- [WHAT NEEDS TO BE DONE]
From the records below, set down without any change the lines beginning with the line that contains "Description" and ending with the line that contains "ulated to provide", including both of those lines.

- [AVAILABLE DATA]
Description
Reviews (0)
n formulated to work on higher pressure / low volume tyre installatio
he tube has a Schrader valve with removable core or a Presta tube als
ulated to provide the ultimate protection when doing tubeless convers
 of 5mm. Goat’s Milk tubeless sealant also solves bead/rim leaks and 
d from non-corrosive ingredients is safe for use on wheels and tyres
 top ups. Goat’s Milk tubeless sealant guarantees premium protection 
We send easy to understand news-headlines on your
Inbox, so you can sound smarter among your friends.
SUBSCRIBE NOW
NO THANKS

* * *

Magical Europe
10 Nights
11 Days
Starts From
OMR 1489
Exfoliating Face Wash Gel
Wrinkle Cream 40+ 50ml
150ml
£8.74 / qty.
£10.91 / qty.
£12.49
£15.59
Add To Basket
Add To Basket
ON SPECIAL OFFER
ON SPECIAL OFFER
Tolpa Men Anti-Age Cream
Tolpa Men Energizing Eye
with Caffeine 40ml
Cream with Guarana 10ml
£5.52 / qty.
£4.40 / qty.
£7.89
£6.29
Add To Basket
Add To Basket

- [OUTPUT OF THE TASK]
Description
Reviews (0)
n formulated to work on higher pressure / low volume tyre installatio
he tube has a Schrader valve with removable core or a Presta tube als
ulated to provide the ultimate protection when doing tubeless convers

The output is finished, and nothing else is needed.